* **EXERCISE OBJECTIVE**
Below are lines of data; restate word for word those running from the line containing "left elbow: (1067, 650)" to the line containing "right wrist: (476, 252)", inclusive, and no others.

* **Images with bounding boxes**
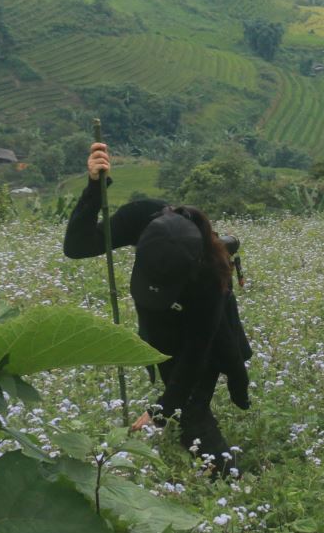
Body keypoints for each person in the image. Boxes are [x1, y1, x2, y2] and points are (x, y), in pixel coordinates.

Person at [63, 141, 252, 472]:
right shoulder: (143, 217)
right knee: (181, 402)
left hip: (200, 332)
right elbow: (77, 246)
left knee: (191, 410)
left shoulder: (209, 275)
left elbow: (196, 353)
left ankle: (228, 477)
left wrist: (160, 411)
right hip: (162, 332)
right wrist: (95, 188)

* * *

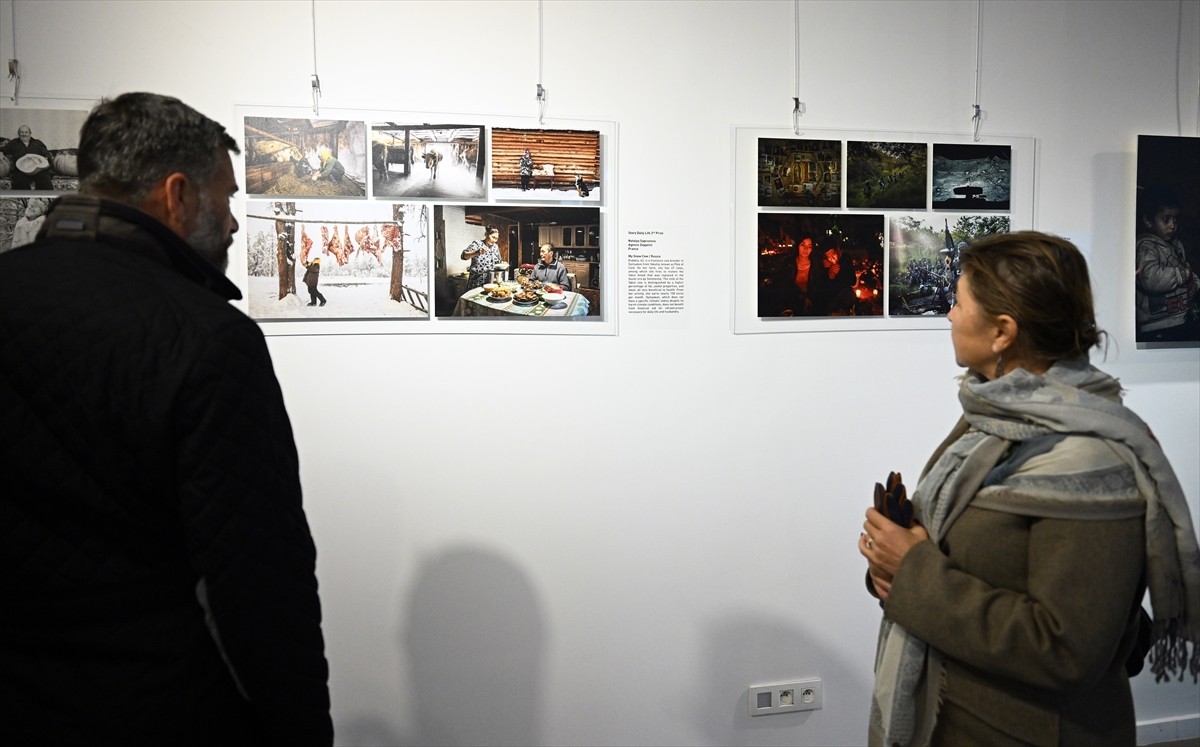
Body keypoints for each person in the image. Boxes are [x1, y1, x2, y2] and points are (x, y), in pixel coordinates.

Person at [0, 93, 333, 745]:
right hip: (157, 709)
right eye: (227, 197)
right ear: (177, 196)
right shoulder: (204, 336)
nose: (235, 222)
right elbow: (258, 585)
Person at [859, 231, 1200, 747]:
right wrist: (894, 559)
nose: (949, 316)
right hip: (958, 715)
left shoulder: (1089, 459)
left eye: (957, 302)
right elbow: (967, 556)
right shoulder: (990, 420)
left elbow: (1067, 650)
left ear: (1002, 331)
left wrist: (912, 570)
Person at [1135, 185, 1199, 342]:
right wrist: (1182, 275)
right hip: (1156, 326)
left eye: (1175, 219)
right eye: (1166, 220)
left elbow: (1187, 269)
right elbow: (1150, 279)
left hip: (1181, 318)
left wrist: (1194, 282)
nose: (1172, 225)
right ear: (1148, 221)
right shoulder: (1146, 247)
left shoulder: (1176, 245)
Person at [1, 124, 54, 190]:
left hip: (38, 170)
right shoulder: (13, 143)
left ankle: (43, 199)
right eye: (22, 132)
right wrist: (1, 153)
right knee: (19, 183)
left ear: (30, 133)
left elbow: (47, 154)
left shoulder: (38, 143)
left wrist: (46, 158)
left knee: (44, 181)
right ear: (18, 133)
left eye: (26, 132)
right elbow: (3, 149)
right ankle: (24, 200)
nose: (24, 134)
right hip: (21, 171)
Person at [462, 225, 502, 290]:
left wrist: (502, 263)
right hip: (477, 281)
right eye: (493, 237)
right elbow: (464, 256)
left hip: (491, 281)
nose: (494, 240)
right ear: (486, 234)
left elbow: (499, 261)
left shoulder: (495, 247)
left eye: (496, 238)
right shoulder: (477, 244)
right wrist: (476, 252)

* **EXERCISE RESULT**
left elbow: (1067, 650)
left ear: (1002, 331)
left wrist: (912, 570)
Person at [1135, 185, 1199, 342]:
right wrist: (1182, 275)
right hip: (1156, 326)
left eye: (1175, 219)
right eye: (1166, 220)
left elbow: (1187, 269)
right elbow: (1150, 279)
left hip: (1181, 318)
left wrist: (1194, 282)
nose: (1172, 225)
right ear: (1148, 221)
right shoulder: (1146, 247)
left shoulder: (1176, 245)
Person at [1, 124, 54, 190]:
left hip: (38, 170)
right shoulder: (13, 143)
left ankle: (43, 199)
right eye: (22, 132)
right wrist: (1, 153)
right knee: (19, 183)
left ear: (30, 133)
left elbow: (47, 154)
left shoulder: (38, 143)
left wrist: (46, 158)
left knee: (44, 181)
right ear: (18, 133)
left eye: (26, 132)
right elbow: (3, 149)
right ankle: (24, 200)
nose: (24, 134)
right hip: (21, 171)
Person at [462, 225, 502, 290]:
left wrist: (502, 263)
right hip: (477, 281)
right eye: (493, 237)
right elbow: (464, 256)
left hip: (491, 281)
nose: (494, 240)
right ear: (486, 234)
left elbow: (499, 261)
left shoulder: (495, 247)
left eye: (496, 238)
right shoulder: (477, 244)
right wrist: (476, 252)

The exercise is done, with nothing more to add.